We spend our lives communicating. In the last 50 years, we've zoomed through radically different forms of communication, from typewriters to tablet computers, text messages to tweets. We generate more and more words with each passing day. Hiding in that deluge of language are amazing insights into who we are, how we think, and what we feel.
In The Secret Life of Pronouns, social psychologist and language expert James W. Pennebaker uses his groundbreaking research in computational linguistics - in essence, counting the frequency of words we use - to show that our language carries secrets about our feelings, our self-concept, and our social intelligence. Our most forgettable words, such as pronouns and prepositions, can be the most revealing: their patterns are as distinctive as fingerprints.
Using innovative analytic techniques, Pennebaker X-rays everything from Craigslist advertisements to the Federalist Papers - or your own writing, in quizzes you can take yourself - to yield unexpected insights. Who would have predicted that the high-school student who uses too many verbs in her college admissions essay is likely to make lower grades in college? Or that a world leader's use of pronouns could reliably presage whether he will lead his country into war? You'll learn why it's bad when politicians use "we" instead of "I", what Lady Gaga and William Butler Yeats have in common, and how Ebenezer Scrooge's syntax hints at his self-deception and repressed emotion. Barack Obama, Sylvia Plath, and King Lear are among the figures who make cameo appearances in this sprightly, surprising tour of what our words are saying - whether we mean them to or not.
©2011 James W. Pennebaker (P)2012 Tantor
"A comprehensive investigation of how our words... reveal important insights about our behavior, emotions and personalities." (Kirkus)
"Penetrating … lively and accessible … Paying closer attention to function words [Pennebaker] advises, can help us understand the social relations that those words reflect. Unfortunately, we might not be able to pay proper attention until we’re all equipped with automatic word counters. Until that day, we have Pennebaker as an indefatigable guide to the little words that he boldly calls 'keys to the soul.'" (The New York Times Book Review)
I enjoyed Pennebaker's research and insight into how the "little words" we use, those sly little buggers like articles and pronouns, have such a big impact on the messages we convey and receive, and how we process them primarily through our subconscious mind.
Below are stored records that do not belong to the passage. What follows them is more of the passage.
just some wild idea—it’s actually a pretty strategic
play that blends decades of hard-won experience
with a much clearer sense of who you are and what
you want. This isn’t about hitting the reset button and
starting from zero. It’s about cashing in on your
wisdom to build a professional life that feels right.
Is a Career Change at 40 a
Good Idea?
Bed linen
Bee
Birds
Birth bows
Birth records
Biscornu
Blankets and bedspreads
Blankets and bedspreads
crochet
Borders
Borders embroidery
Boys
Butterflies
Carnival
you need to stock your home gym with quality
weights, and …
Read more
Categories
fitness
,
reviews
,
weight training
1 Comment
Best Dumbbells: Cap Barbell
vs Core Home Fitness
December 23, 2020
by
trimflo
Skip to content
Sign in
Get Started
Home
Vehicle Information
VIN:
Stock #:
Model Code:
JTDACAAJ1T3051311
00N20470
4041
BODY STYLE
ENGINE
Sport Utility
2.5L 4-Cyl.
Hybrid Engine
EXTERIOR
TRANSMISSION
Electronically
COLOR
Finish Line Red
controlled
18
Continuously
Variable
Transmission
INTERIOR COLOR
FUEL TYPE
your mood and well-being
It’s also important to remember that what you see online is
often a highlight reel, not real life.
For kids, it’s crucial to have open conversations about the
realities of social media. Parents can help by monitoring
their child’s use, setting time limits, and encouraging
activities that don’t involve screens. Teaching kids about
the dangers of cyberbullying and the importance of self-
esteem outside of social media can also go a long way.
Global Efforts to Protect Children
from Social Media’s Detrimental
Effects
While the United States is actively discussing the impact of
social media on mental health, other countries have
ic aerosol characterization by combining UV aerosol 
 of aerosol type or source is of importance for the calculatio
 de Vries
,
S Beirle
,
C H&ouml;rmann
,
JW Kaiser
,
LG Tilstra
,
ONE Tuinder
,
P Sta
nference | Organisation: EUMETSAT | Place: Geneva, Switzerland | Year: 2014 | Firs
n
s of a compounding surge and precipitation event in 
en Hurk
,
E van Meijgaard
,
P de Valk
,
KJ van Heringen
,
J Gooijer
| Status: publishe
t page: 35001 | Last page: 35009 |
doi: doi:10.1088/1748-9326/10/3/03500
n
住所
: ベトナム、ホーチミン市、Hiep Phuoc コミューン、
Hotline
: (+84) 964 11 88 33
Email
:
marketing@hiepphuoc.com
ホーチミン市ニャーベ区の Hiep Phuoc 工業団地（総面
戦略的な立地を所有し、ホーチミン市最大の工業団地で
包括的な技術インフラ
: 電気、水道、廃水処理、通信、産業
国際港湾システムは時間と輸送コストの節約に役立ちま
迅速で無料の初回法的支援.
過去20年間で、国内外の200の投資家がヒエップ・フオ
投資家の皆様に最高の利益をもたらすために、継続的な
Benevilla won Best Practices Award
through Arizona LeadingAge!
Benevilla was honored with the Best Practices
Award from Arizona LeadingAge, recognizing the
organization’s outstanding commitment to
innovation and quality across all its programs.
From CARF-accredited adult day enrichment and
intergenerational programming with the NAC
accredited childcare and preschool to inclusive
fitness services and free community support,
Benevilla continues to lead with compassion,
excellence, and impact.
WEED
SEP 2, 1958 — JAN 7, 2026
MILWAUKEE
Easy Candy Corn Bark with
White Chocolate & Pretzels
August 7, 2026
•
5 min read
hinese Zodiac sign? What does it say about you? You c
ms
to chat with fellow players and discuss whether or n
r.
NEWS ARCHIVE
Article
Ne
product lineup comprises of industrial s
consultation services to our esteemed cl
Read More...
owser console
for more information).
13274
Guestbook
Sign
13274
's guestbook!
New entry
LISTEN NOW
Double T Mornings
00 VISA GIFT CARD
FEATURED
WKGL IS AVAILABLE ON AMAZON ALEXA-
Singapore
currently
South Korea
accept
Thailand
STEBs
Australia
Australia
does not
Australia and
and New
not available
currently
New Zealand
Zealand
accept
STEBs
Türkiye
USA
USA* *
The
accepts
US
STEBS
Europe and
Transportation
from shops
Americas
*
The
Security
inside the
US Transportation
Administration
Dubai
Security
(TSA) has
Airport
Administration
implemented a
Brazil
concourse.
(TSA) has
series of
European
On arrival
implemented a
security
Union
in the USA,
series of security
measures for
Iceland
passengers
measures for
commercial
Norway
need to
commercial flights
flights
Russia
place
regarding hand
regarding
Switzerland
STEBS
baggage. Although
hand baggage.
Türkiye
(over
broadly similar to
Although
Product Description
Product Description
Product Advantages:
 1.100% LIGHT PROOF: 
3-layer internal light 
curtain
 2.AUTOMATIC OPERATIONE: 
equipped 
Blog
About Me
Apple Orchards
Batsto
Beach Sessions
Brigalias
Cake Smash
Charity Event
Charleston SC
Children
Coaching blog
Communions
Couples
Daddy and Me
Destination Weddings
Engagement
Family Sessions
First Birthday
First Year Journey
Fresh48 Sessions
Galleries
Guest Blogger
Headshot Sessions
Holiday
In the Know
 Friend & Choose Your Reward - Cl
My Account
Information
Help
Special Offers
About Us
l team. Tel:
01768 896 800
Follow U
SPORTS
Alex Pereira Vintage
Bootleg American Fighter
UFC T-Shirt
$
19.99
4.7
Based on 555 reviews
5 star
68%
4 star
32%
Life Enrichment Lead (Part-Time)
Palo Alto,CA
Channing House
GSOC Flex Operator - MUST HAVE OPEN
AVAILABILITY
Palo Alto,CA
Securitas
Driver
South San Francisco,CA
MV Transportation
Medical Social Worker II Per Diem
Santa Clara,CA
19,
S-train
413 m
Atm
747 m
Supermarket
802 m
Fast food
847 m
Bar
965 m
The dissection of corporate and political communications he used as examples throughout helped to clarify and reinforce his points.
The narration was a good match for the material. The narrator's pace, diction and inflection complemented the content and gave it life, delivering Pennebaker's subtle humor in just the right manner and reading more like a story than a dry research paper. There were a few areas, such as where he touched upon forensics, that started down the academic path, but for the most part the writing was as entertaining as it was informative and enlightening.
James Pennebaker has surprised me with a little book titled, The Secret Life of Pronouns: What Our Words Say About Us. I got through the first chapter or so and discovered that it is a really informative book. Stay with me now! This book is not about pronouns, per se, but about what our use of pronouns says about our behavior. He reports his empirical research in the field of words and applies his findings to everyday work and life. Along the way, he reveals how writing our thoughts can help alleviate tension, improve health, and relieve depression. I particularly enjoyed the chapter on words in organizations where Pennebaker distinguishes between “I”, “we” and “they” organizations. Valuable as well is the chapter in which he provides short-cuts to using the insights he has covered to understanding daily encounters with colleagues and friends. The audio book is read by Rober Fass to advantage. There are numerous refereces to PDFs which are readily available. I just kept listening and could follow the basic arguments and ideas readily without them. This book is well worth your time. Turn a few pages and see if there isn’t insight you can use.